▸ Task prompt
Since the copy must hold text only, transcribe the data below exactly and omit the images.

[Transcribed page contents]
----------

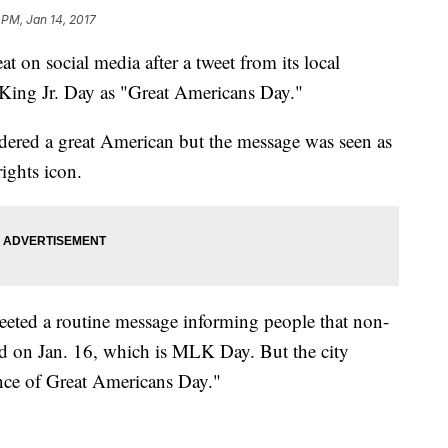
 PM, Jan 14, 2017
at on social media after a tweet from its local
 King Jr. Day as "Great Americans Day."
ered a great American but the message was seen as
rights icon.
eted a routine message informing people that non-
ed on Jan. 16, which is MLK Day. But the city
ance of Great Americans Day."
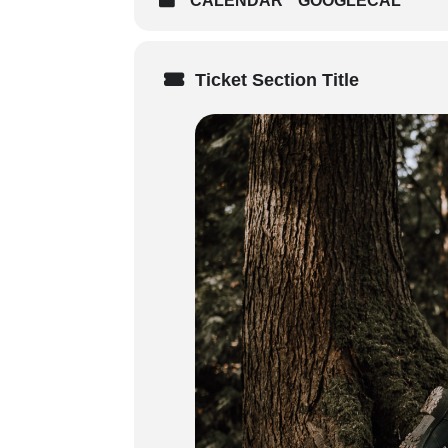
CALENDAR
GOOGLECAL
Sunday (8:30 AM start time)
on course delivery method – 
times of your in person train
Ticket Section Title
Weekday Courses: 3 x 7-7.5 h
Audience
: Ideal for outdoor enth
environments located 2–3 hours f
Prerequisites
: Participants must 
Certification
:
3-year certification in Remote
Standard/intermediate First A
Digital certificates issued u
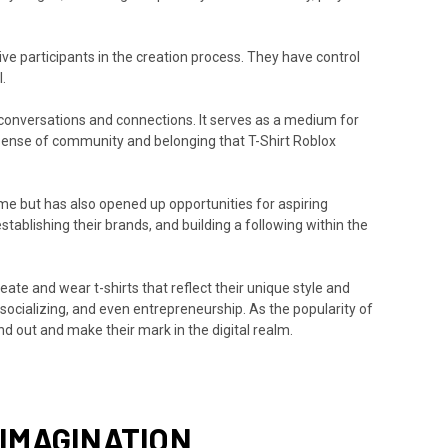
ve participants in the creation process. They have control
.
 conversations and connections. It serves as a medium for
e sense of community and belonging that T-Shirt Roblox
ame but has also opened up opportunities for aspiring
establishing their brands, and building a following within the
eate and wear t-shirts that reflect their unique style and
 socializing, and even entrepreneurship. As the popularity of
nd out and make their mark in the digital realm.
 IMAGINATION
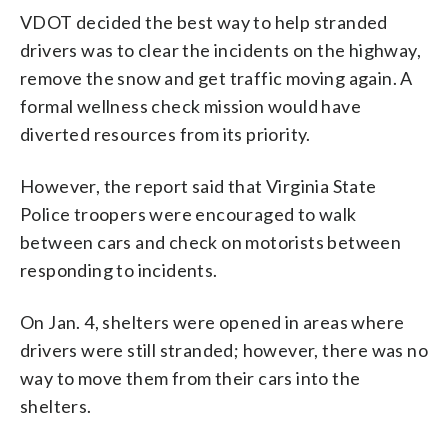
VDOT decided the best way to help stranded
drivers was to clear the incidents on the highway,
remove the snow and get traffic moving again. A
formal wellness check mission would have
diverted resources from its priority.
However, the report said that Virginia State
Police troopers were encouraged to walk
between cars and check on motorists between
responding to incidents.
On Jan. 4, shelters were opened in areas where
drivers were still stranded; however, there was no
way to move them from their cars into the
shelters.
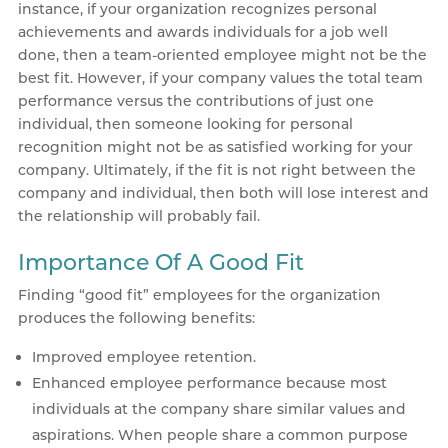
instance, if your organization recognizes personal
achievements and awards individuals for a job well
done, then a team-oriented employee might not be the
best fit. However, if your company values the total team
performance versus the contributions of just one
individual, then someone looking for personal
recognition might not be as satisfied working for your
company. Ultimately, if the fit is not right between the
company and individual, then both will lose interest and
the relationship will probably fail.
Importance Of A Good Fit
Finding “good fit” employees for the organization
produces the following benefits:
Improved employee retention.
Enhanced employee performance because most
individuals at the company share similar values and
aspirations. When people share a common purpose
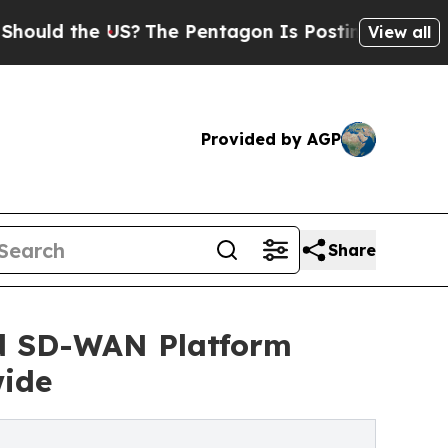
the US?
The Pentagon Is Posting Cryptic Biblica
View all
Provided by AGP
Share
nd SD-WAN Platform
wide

----------

▸ Exercise result
 PM, Jan 14, 2017
at on social media after a tweet from its local
 King Jr. Day as "Great Americans Day."
ered a great American but the message was seen as
rights icon.
eted a routine message informing people that non-
ed on Jan. 16, which is MLK Day. But the city
ance of Great Americans Day."
CALENDAR
GOOGLECAL
Sunday (8:30 AM start time)
on course delivery method – 
times of your in person train
Ticket Section Title
Weekday Courses: 3 x 7-7.5 h
Audience
: Ideal for outdoor enth
environments located 2–3 hours f
Prerequisites
: Participants must 
Certification
:
3-year certification in Remote
Standard/intermediate First A
Digital certificates issued u
ve participants in the creation process. They have control
.
 conversations and connections. It serves as a medium for
e sense of community and belonging that T-Shirt Roblox
ame but has also opened up opportunities for aspiring
establishing their brands, and building a following within the
eate and wear t-shirts that reflect their unique style and
 socializing, and even entrepreneurship. As the popularity of
nd out and make their mark in the digital realm.
 IMAGINATION
VDOT decided the best way to help stranded
drivers was to clear the incidents on the highway,
remove the snow and get traffic moving again. A
formal wellness check mission would have
diverted resources from its priority.
However, the report said that Virginia State
Police troopers were encouraged to walk
between cars and check on motorists between
responding to incidents.
On Jan. 4, shelters were opened in areas where
drivers were still stranded; however, there was no
way to move them from their cars into the
shelters.
instance, if your organization recognizes personal
achievements and awards individuals for a job well
done, then a team-oriented employee might not be the
best fit. However, if your company values the total team
performance versus the contributions of just one
individual, then someone looking for personal
recognition might not be as satisfied working for your
company. Ultimately, if the fit is not right between the
company and individual, then both will lose interest and
the relationship will probably fail.
Importance Of A Good Fit
Finding “good fit” employees for the organization
produces the following benefits:
Improved employee retention.
Enhanced employee performance because most
individuals at the company share similar values and
aspirations. When people share a common purpose
the US?
The Pentagon Is Posting Cryptic Biblica
View all
Provided by AGP
Share
nd SD-WAN Platform
wide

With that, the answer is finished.